The world is a dynamic place with all sorts of new attacks continually emerging, so defining policies and rules is an iterative process. You need an ongoing process to update the policies as well.
To be clear, the high level policies should be reasonably consistent for all your network security gear. The scope of this research includes Managing firewalls and IDS/IPS, but the same high-level policies would apply to other devices (such as email and web filtering gateways, SSL VPN devices, network DLP gateways, etc.). What will be different, of course, are the rules that implement the policies.
So this step focuses on understanding what we need to protect and building a set of policies to do it. But before we dig in we should clarify what we mean by policies and rules, because many folks (including Securosis, at times) use the terms interchangeably. For this series we define the policy as the high-level business-oriented description of what you need to protect. For example, you may need to protect credit card data to comply with PCI — that would be a policy. These are high-level and distinct from the actual implementation rules which would be installed on the firewall to implement them.
Rules implement the policy within the device. So you’d need to block (or allow) certain ports, protocols, users, networks
and/or applications (each a separate rule) during certain time periods to implement each policy. There will be overlap, because the “protect credit card data” policy involves some of the same rules as a “protect private health information” policy. Ultimately you need to bring everything you do back to a business driver, and this is one of the techniques for doing that.
Given the amount of critical data you have to protect, building an initial set of policies can seem daunting. We recommend use cases for building the initial policy set. This means first identify the critical applications, users, and/or data to protect, and the circumstances for allowing or blocking access (location, time, etc.). This initial discovery process will help when you need to prioritize enforcing rules against inconveniencing users, because you always need to strike a balance between these two imperatives. Given those use cases you can define the policies, then model the potential threats to applications, users, and data. Your rules address the attack vectors identified through the threat model. Finally you need to stage/test the rules before full deployment to make sure everything works.
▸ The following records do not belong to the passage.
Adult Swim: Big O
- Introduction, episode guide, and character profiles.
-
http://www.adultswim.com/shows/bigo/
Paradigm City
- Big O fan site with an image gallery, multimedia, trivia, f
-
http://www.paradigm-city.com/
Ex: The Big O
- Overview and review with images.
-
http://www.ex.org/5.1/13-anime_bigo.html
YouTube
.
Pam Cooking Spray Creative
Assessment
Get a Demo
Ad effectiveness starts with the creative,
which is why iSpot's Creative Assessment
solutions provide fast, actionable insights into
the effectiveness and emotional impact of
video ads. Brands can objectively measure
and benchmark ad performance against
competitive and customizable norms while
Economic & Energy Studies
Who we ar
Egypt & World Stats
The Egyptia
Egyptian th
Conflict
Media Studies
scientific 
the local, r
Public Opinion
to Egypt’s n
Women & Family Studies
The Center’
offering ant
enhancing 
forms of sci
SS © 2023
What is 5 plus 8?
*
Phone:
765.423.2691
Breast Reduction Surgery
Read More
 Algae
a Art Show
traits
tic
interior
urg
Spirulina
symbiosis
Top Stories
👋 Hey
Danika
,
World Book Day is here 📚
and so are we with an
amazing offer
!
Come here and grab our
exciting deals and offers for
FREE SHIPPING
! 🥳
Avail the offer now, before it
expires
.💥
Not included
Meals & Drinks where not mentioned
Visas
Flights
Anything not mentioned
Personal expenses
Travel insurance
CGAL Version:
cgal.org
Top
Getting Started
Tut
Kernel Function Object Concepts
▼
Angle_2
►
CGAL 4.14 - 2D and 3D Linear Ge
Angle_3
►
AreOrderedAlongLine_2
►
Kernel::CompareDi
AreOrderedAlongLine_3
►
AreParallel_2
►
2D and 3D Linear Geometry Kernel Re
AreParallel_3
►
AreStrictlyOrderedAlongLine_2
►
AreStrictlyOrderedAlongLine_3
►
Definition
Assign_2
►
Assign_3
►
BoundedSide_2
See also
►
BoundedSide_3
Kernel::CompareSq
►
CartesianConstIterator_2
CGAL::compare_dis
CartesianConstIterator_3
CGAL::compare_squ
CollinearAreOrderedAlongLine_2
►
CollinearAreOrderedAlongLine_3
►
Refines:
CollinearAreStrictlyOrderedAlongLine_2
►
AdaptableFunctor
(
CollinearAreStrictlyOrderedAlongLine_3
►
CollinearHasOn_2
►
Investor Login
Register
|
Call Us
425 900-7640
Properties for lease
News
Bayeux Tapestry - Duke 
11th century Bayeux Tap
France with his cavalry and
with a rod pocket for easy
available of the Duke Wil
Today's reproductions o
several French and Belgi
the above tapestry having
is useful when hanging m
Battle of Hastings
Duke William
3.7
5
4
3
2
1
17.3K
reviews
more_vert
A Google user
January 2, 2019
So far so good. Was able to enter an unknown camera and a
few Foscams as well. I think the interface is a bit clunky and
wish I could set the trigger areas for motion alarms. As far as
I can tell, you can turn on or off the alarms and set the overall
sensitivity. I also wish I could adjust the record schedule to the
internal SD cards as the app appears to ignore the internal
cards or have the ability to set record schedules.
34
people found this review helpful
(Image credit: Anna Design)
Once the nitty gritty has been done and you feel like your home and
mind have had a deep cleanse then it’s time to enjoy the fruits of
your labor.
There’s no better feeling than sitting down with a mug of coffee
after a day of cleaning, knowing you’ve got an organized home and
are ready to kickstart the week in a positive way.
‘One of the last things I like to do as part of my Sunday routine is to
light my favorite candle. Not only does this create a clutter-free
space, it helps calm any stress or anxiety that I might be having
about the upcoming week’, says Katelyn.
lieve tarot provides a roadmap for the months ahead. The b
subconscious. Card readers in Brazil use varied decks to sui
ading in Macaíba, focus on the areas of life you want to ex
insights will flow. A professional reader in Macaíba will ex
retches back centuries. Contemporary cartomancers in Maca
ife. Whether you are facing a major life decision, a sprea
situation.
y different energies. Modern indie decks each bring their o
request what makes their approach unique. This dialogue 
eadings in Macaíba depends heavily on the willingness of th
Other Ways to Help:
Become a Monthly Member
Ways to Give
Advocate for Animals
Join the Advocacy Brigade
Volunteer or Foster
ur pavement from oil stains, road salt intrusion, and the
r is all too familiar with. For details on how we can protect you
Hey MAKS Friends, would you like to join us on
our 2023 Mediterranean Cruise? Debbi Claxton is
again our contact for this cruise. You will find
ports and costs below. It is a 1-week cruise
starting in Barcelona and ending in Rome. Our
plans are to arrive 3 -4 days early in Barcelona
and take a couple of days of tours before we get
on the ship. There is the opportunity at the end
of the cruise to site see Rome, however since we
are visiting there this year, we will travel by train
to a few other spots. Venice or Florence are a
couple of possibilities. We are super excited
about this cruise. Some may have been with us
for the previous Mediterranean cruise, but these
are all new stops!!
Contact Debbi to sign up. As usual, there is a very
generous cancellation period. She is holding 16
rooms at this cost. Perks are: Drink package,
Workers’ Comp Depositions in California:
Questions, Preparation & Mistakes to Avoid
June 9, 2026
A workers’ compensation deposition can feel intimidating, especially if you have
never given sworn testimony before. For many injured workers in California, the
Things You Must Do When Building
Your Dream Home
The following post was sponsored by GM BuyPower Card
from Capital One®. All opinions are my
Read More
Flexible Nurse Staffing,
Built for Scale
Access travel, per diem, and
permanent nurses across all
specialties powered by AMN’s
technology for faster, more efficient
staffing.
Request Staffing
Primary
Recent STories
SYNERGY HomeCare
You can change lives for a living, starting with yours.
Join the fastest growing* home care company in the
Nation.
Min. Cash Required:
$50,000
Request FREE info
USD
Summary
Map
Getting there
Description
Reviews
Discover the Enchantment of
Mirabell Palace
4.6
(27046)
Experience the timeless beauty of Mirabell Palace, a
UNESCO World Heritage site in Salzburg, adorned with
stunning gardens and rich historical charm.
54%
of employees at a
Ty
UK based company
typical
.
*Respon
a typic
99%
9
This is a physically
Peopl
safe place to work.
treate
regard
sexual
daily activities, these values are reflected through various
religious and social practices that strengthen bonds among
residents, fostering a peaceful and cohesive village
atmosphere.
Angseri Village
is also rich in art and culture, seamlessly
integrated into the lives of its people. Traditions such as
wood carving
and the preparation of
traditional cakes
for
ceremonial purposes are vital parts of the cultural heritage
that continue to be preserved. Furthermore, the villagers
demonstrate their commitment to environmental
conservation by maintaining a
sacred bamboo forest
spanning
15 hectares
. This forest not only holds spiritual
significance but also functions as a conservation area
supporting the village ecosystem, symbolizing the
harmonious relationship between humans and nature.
More specifically, we have identified five subprocesses in defining and updating these policies/rules:
1. Identify Critical Applications/Users/Data: Here we
discover what we need to protect. The good news is that you should already have at least some of this information, most likely through the Define Policies Subprocess. While this may seem rudimentary, it’s important not to assume you know what is important and what needs to be protected. This means doing technical discovery to see what’s out there, as well as asking key business users what applications/users/data are most important to them. Take every opportunity you can to get in front of users to listen to their needs and evangelize the security program. For more detailed information on discovery, check out Database Security Quant on Database Discovery.
2. Define/Update Policies: Once the key things to protect
are identified, we define the base policies. As described above, the policies are the high-level business-oriented
statements of what needs to be protected. For policies worry about what rather than how. It’s important to
prioritize them as well, because that helps with essential decisions on which policies go into effect and when specific changes happen. This step is roughly the same whether policies are being created or updated.
3. Model Threats: Similar to the way we built correlation rules for monitoring, we need to break down each policy into
a set of attacks, suspect behavior, and/or exploits which could be used to violate the policy. Put yourself in the shoes of a hacker, and think like them. Clearly there are an infinite number of attacks that can be used to compromise data, so fortunately the point isn’t to be exhaustive — it’s to identify the most likely threat vectors for each policy.
4. Define/Update Rules: Once the threats are modeled it’s time go one level down and define how you’d detect the
attack using a specific device (firewall or IDS/IPS for this project). This may involve a combination of signatures, traffic analysis, heuristics, etc. Consider when these rules should be in effect (24/7, during business hours, or on a special schedule) and whether they have an expiration date (such as when a joint development project ends or a patch is available). This identifies the base set of rules to implement a policy. Once you’ve been through each policy you need to get rid of duplicates and see where the leverage is.
5. Test Rule Set: The old adage about measure twice, cut once definitely applies here. Before implementing any rules,
we strongly recommend both testing the specific attack vectors and some regression analysis to avoid breaking existing rules during implementation. You’ll need to identify and perform a set of tests for the rules being defined and/or updated. To avoid testing on a production box it’s extremely useful to have a network perimeter testbed to implement new and updated rules; this can be leveraged for all network security devices. If any of the rules fail, you need to go back to the Define/Update Rules step and fix. Cycle through Define/Update/Test until the tests pass.